Structure-Guided Design of ISOX-DUAL-Based Degraders Targeting BRD4 and CBP/EP300: A Case of Degrader Collapse.
Edmonds AK., Balourdas D-I., Marsh GP., Felix R., Brasher B., Cooper J., Graber-Feesl C., Kollareddy M., Malik K., Stewart H., Chevassut TJT., Lineham E., Morley S., Fedorov O., Bennett J., Rajasekaran MB., Ojeda S., Harrison DA., Ott CJ., Joerger AC., Maple HJ., Spencer J.
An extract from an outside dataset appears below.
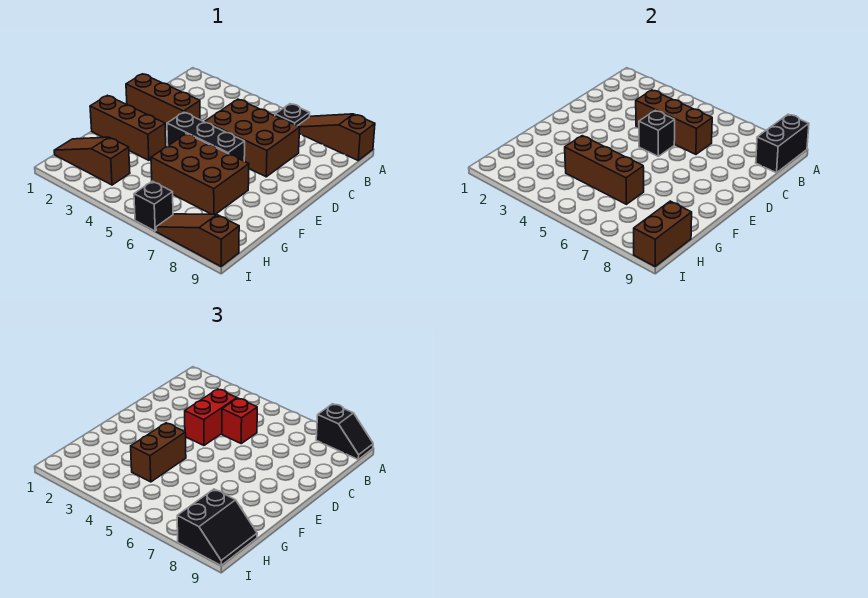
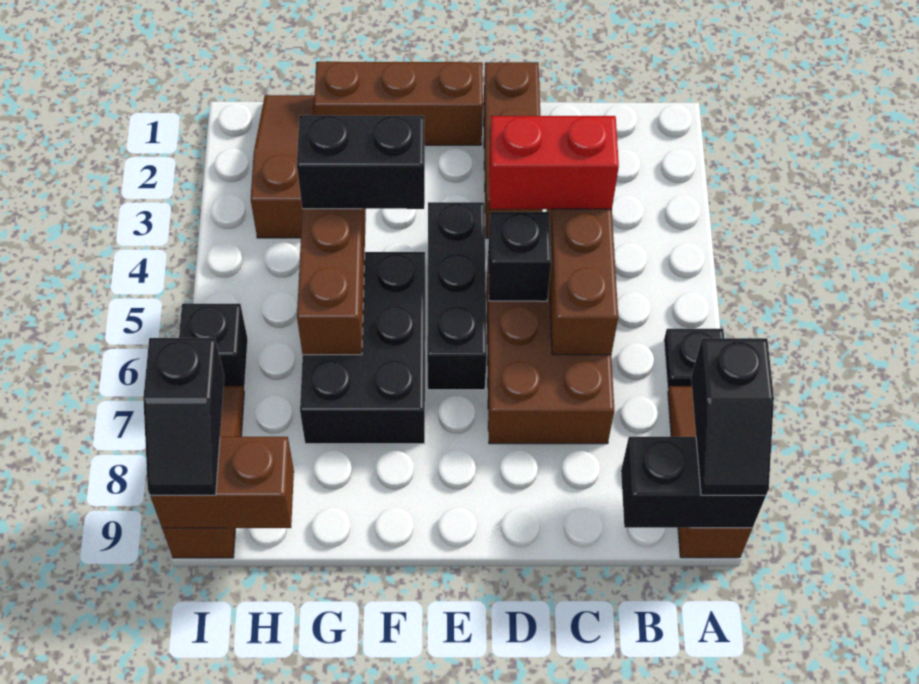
red 1x1 brick [222,398,257,443] -> none
brown 1x3 brick [90,95,166,160] -> brown 1x3 brick turned to [314,62,483,145]
brown 1x2 brick [131,423,186,482] -> black 1x2 brick [297,115,425,209]
brown 2x3 brick [151,134,249,214] -> black 2x3 brick [300,252,425,444]
black 2x2 slope [177,489,257,565] -> black 1x2 slope [143,338,224,496]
Degraders with dual activity against BRD4 and CBP/EP300 were designed. A structure-guided design approach was taken to assess and test potential exit vectors on the dual BRD4 and CBP/EP300 inhibitor, ISOX-DUAL. Candidate degrader panels revealed that VHL-recruiting moieties could mediate dose-responsive ubiquitination of BRD4. A panel of CRBN-recruiting thalidomide-based degraders was unable to induce ubiquitination or degradation of target proteins. High-resolution protein cocrystal structures revealed an unexpected interaction between the thalidomide moiety and Trp81 on the first bromodomain of BRD4. The inability to form a ternary complex provides a potential rationale for the lack of degrader activity with these compounds, some of which have remarkable affinities close to those of (+)-JQ1, as low as 65 nM in a biochemical assay, vs 1.5 μM for their POI ligand, ISOX-DUAL. Such a "degrader collapse" may represent an under-reported mechanism by which some putative degrader molecules are inactive with respect to target protein degradation.